* _Brief_: Find the line with "## Table of Contents" in the entries below. Repeat it, every following line, and the line with "- [Citing KegAlign](#cite_kegalign)", exactly and with nothing added.

* _Stored items_:
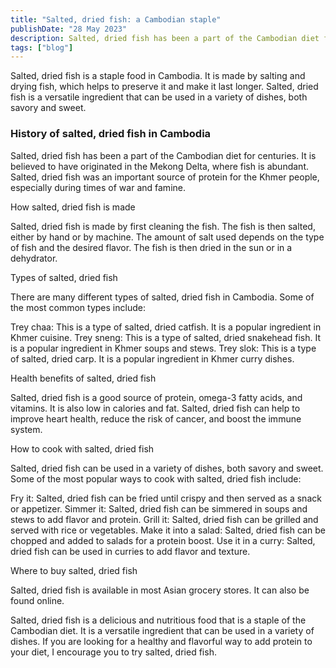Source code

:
 ```yaml
---
title: "Salted, dried fish: a Cambodian staple"
publishDate: "28 May 2023"
description: Salted, dried fish has been a part of the Cambodian diet for centuries
tags: ["blog"]
---
```


Salted, dried fish is a staple food in Cambodia. It is made by salting and drying fish, which helps to preserve it and make it last longer. Salted, dried fish is a versatile ingredient that can be used in a variety of dishes, both savory and sweet.

### History of salted, dried fish in Cambodia

Salted, dried fish has been a part of the Cambodian diet for centuries. It is believed to have originated in the Mekong Delta, where fish is abundant. Salted, dried fish was an important source of protein for the Khmer people, especially during times of war and famine.

How salted, dried fish is made

Salted, dried fish is made by first cleaning the fish. The fish is then salted, either by hand or by machine. The amount of salt used depends on the type of fish and the desired flavor. The fish is then dried in the sun or in a dehydrator.

Types of salted, dried fish

There are many different types of salted, dried fish in Cambodia. Some of the most common types include:

Trey chaa: This is a type of salted, dried catfish. It is a popular ingredient in Khmer cuisine. Trey sneng: This is a type of salted, dried snakehead fish. It is a popular ingredient in Khmer soups and stews. Trey slok: This is a type of salted, dried carp. It is a popular ingredient in Khmer curry dishes.

Health benefits of salted, dried fish

Salted, dried fish is a good source of protein, omega-3 fatty acids, and vitamins. It is also low in calories and fat. Salted, dried fish can help to improve heart health, reduce the risk of cancer, and boost the immune system.

How to cook with salted, dried fish

Salted, dried fish can be used in a variety of dishes, both savory and sweet. Some of the most popular ways to cook with salted, dried fish include:

Fry it: Salted, dried fish can be fried until crispy and then served as a snack or appetizer. Simmer it: Salted, dried fish can be simmered in soups and stews to add flavor and protein. Grill it: Salted, dried fish can be grilled and served with rice or vegetables. Make it into a salad: Salted, dried fish can be chopped and added to salads for a protein boost. Use it in a curry: Salted, dried fish can be used in curries to add flavor and texture.

Where to buy salted, dried fish

Salted, dried fish is available in most Asian grocery stores. It can also be found online.

Salted, dried fish is a delicious and nutritious food that is a staple of the Cambodian diet. It is a versatile ingredient that can be used in a variety of dishes. If you are looking for a healthy and flavorful way to add protein to your diet, I encourage you to try salted, dried fish.
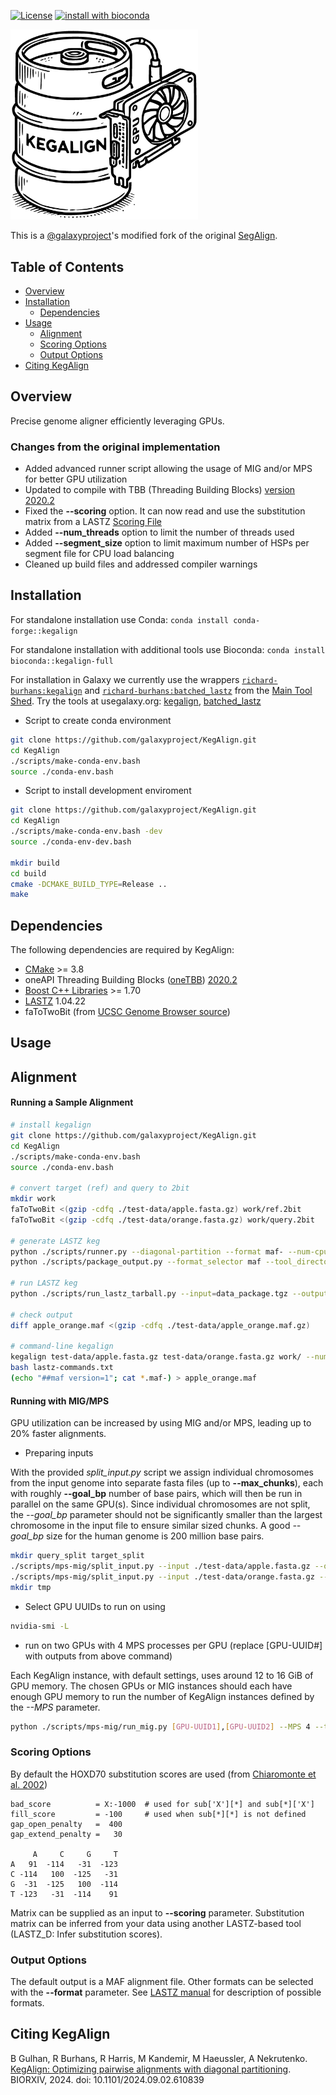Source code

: [license-badge]: https://img.shields.io/badge/License-MIT-yellow.svg 
[license-link]: https://opensource.org/licenses/MIT

[![License][license-badge]][license-link]
[![install with bioconda](https://img.shields.io/badge/install%20with-bioconda-brightgreen.svg?style=flat)](http://bioconda.github.io/recipes/kegalign-full/README.html)

<img src="kegalign_logo.png" width="300">

This is a [@galaxyproject](https://github.com/galaxyproject)'s modified fork of the original [SegAlign](https://github.com/gsneha26/SegAlign). 

## Table of Contents

- [Overview](#overview)
- [Installation](#installation)
  - [Dependencies](#dependencies)
- [Usage](#usage)
  - [Alignment](#alignment)
  - [Scoring Options](#scoring)
  - [Output Options](#output)
- [Citing KegAlign](#cite_kegalign)

## <a name="overview"></a> Overview

Precise genome aligner efficiently leveraging GPUs.

### <a name="changes"></a> Changes from the original implementation

- Added advanced runner script allowing the usage of MIG and/or MPS for better GPU utilization
- Updated to compile with TBB (Threading Building Blocks) [version 2020.2](https://github.com/oneapi-src/oneTBB/releases/tag/v2020.2)
- Fixed the **--scoring** option. It can now read and use the substitution matrix from a LASTZ [Scoring File](https://lastz.github.io/lastz/#fmt_scoring)
- Added **--num_threads** option to limit the number of threads used
- Added **--segment_size** option to limit maximum number of HSPs per segment file for CPU load balancing
- Cleaned up build files and addressed compiler warnings

## <a name="installation"></a> Installation

For standalone installation use Conda: `conda install conda-forge::kegalign`

For standalone installation with additional tools use Bioconda: `conda install bioconda::kegalign-full`

For installation in Galaxy we currently use the wrappers [`richard-burhans:kegalign`](https://toolshed.g2.bx.psu.edu/view/richard-burhans/kegalign
) and [`richard-burhans:batched_lastz`](https://toolshed.g2.bx.psu.edu/view/richard-burhans/batched_lastz
) from the [Main Tool Shed](https://toolshed.g2.bx.psu.edu/).
Try the tools at usegalaxy.org: [kegalign](https://usegalaxy.org/root?tool_id=toolshed.g2.bx.psu.edu/repos/richard-burhans/kegalign/kegalign), [batched_lastz](https://usegalaxy.org/root?tool_id=toolshed.g2.bx.psu.edu/repos/richard-burhans/batched_lastz/batched_lastz)

* Script to create conda environment

```bash
git clone https://github.com/galaxyproject/KegAlign.git
cd KegAlign
./scripts/make-conda-env.bash
source ./conda-env.bash
```

* Script to install development enviroment

```bash
git clone https://github.com/galaxyproject/KegAlign.git
cd KegAlign
./scripts/make-conda-env.bash -dev
source ./conda-env-dev.bash

mkdir build
cd build
cmake -DCMAKE_BUILD_TYPE=Release ..
make
```
## <a name="dependencies"></a> Dependencies
The following dependencies are required by KegAlign:

  * [CMake](https://cmake.org/) >= 3.8
  * oneAPI Threading Building Blocks ([oneTBB](https://oneapi-src.github.io/oneTBB/)) [2020.2](https://github.com/oneapi-src/oneTBB/releases/tag/v2020.2)
  * [Boost C++ Libraries](https://www.boost.org/) >= 1.70
  * [LASTZ](https://github.com/lastz/lastz) 1.04.22
  * faToTwoBit (from [UCSC Genome Browser source](https://github.com/ucscGenomeBrowser/kent))

## <a name="usage"></a> Usage

## <a name="alignment"></a> Alignment

#### Running a Sample Alignment
```bash
# install kegalign
git clone https://github.com/galaxyproject/KegAlign.git
cd KegAlign
./scripts/make-conda-env.bash
source ./conda-env.bash

# convert target (ref) and query to 2bit
mkdir work
faToTwoBit <(gzip -cdfq ./test-data/apple.fasta.gz) work/ref.2bit
faToTwoBit <(gzip -cdfq ./test-data/orange.fasta.gz) work/query.2bit

# generate LASTZ keg
python ./scripts/runner.py --diagonal-partition --format maf- --num-cpu 16 --num-gpu 1 --output-file data_package.tgz --output-type tarball --tool_directory ./scripts test-data/apple.fasta.gz test-data/orange.fasta.gz
python ./scripts/package_output.py --format_selector maf --tool_directory ./scripts

# run LASTZ keg
python ./scripts/run_lastz_tarball.py --input=data_package.tgz --output=apple_orange.maf --parallel=16

# check output
diff apple_orange.maf <(gzip -cdfq ./test-data/apple_orange.maf.gz)

# command-line kegalign
kegalign test-data/apple.fasta.gz test-data/orange.fasta.gz work/ --num_gpu 1 --num_threads 16 > lastz-commands.txt
bash lastz-commands.txt
(echo "##maf version=1"; cat *.maf-) > apple_orange.maf
```

#### Running with MIG/MPS
GPU utilization can be increased by using MIG and/or MPS, leading up to 20% faster alignments.

* Preparing inputs

With the provided *split_input.py* script we assign individual chromosomes from the input genome into separate fasta files (up to **--max_chunks**), each with roughly **--goal_bp** number of base pairs, which will then be run in parallel on the same GPU(s). Since individual chromosomes are not split, the *--goal_bp* parameter should not be significantly smaller than the largest chromosome in the input file to ensure similar sized chunks. A good *--goal_bp* size for the human genome is 200 million base pairs.

```bash
mkdir query_split target_split
./scripts/mps-mig/split_input.py --input ./test-data/apple.fasta.gz --out query_split --to_2bit --goal_bp 20000000 --max_chunks 30
./scripts/mps-mig/split_input.py --input ./test-data/orange.fasta.gz --out target_split --to_2bit --goal_bp 20000000 --max_chunks 30
mkdir tmp
```

* Select GPU UUIDs to run on using

```bash
nvidia-smi -L
```

* run on two GPUs with 4 MPS processes per GPU (replace [GPU-UUID#] with outputs from above command)

Each KegAlign instance, with default settings, uses around 12 to 16 GiB of GPU memory. The chosen GPUs or MIG instances should each have enough GPU memory to run the number of KegAlign instances defined by the *--MPS* parameter.

```bash
python ./scripts/mps-mig/run_mig.py [GPU-UUID1],[GPU-UUID2] --MPS 4 --target ./target_split --query ./query_split  --tmp_dir ./tmp/ --mps_pipe_dir ./tmp/ --output ./apples_oranges.maf --num_threads 64
```

### <a name="scoring"></a>Scoring Options

By default the HOXD70 substitution scores are used (from [Chiaromonte et al. 2002](https://doi.org/10.1142/9789812799623_0012))

    bad_score          = X:-1000  # used for sub['X'][*] and sub[*]['X']
    fill_score         = -100     # used when sub[*][*] is not defined
    gap_open_penalty   =  400
    gap_extend_penalty =   30

         A     C     G     T
    A   91  -114   -31  -123
    C -114   100  -125   -31
    G  -31  -125   100  -114
    T -123   -31  -114    91

Matrix can be supplied as an input to **--scoring** parameter. Substitution matrix can be inferred from your data using another LASTZ-based tool (LASTZ_D: Infer substitution scores).

### <a name="output"></a>Output Options

The default output is a MAF alignment file. Other formats can be selected with the **--format** parameter.  See [LASTZ manual](https://lastz.github.io/lastz/#formats) for description of possible formats.

## <a name="cite_kegalign"></a> Citing KegAlign

B Gulhan, R Burhans, R Harris, M Kandemir, M Haeussler, A Nekrutenko. [KegAlign: Optimizing pairwise alignments with diagonal partitioning](https://doi.org/10.1101/2024.09.02.610839). BIORXIV, 2024.  doi: 10.1101/2024.09.02.610839

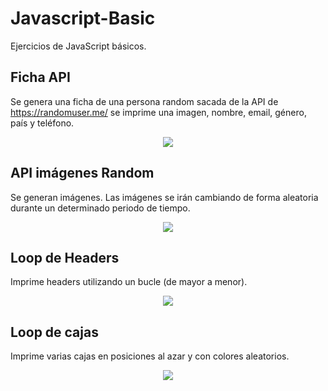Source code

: # Javascript-Basic
Ejercicios de JavaScript básicos.

## Ficha API
Se genera una ficha de una persona random sacada de la API de https://randomuser.me/ se imprime una imagen, nombre, email, género, país y teléfono.

<p align="center">
  <img src="https://i.imgur.com/mU0lJtg.png"/>
</p>

## API imágenes Random
Se generan imágenes. Las imágenes se irán cambiando de forma aleatoria durante un determinado periodo de tiempo.

<p align="center">
  <img src="https://i.imgur.com/ugWx3CI.gif"/>
</p>

## Loop de Headers
Imprime headers utilizando un bucle (de mayor a menor).

<p align="center">
  <img src="https://i.imgur.com/Tyxp9BX.png"/>
</p>

## Loop de cajas
Imprime varias cajas en posiciones al azar y con colores aleatorios.

<p align="center">
  <img src="https://i.imgur.com/0FFLdta.png"/>
</p>
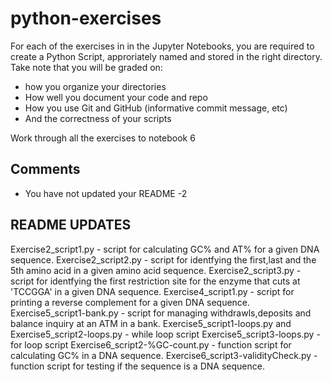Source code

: # python-exercises

For each of the exercises in in the Jupyter Notebooks, you are required to create a Python Script, approriately named and stored in the right directory. Take note that you will be graded on:
- how you organize your directories
- How well you document your code and repo
- How you use Git and GitHub (informative commit message, etc)
- And the correctness of your scripts


Work through all the exercises to notebook 6

## Comments 
- You have not updated your README -2 

## README UPDATES

Exercise2_script1.py - script for calculating GC% and AT% for a given DNA sequence.
Exercise2_script2.py - script for identfying the first,last and the 5th amino acid in a given amino acid sequence.
Exercise2_script3.py - script for identfying the first restriction site for the enzyme that cuts at 'TCCGGA' in a given DNA
sequence.
Exercise4_script1.py - script for printing a reverse complement for a given DNA sequence.
Exercise5_script1-bank.py - script for managing withdrawls,deposits and balance inquiry at an ATM in a bank.
Exercise5_script1-loops.py and Exercise5_script2-loops.py - while loop script
Exercise5_script3-loops.py - for loop script
Exercise6_script2-%GC-count.py - function script for calculating GC%  in a DNA sequence.
Exercise6_script3-validityCheck.py - function script for testing if the sequence is a DNA sequence.
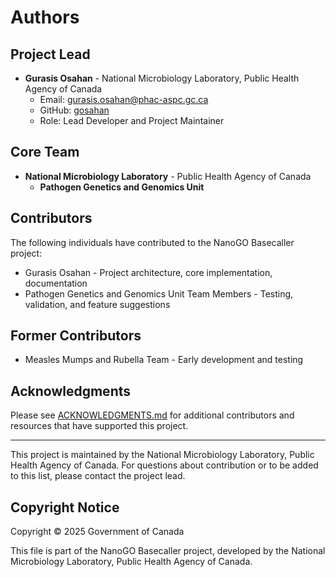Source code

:# Authors

## Project Lead

- **Gurasis Osahan** - National Microbiology Laboratory, Public Health Agency of Canada
  - Email: gurasis.osahan@phac-aspc.gc.ca
  - GitHub: [gosahan](https://github.com/gosahan)
  - Role: Lead Developer and Project Maintainer

## Core Team

- **National Microbiology Laboratory** - Public Health Agency of Canada
  - **Pathogen Genetics and Genomics Unit**

## Contributors

The following individuals have contributed to the NanoGO Basecaller project:

- Gurasis Osahan - Project architecture, core implementation, documentation
- Pathogen Genetics and Genomics Unit Team Members - Testing, validation, and feature suggestions

## Former Contributors

- Measles Mumps and Rubella Team - Early development and testing

## Acknowledgments

Please see [ACKNOWLEDGMENTS.md](ACKNOWLEDGMENTS.md) for additional contributors and resources that have supported this project.

---

This project is maintained by the National Microbiology Laboratory, Public Health Agency of Canada. For questions about contribution or to be added to this list, please contact the project lead.

## Copyright Notice

Copyright © 2025 Government of Canada

This file is part of the NanoGO Basecaller project, developed by the National Microbiology Laboratory, Public Health Agency of Canada.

* _Written solution_:
## Table of Contents

- [Overview](#overview)
- [Installation](#installation)
  - [Dependencies](#dependencies)
- [Usage](#usage)
  - [Alignment](#alignment)
  - [Scoring Options](#scoring)
  - [Output Options](#output)
- [Citing KegAlign](#cite_kegalign)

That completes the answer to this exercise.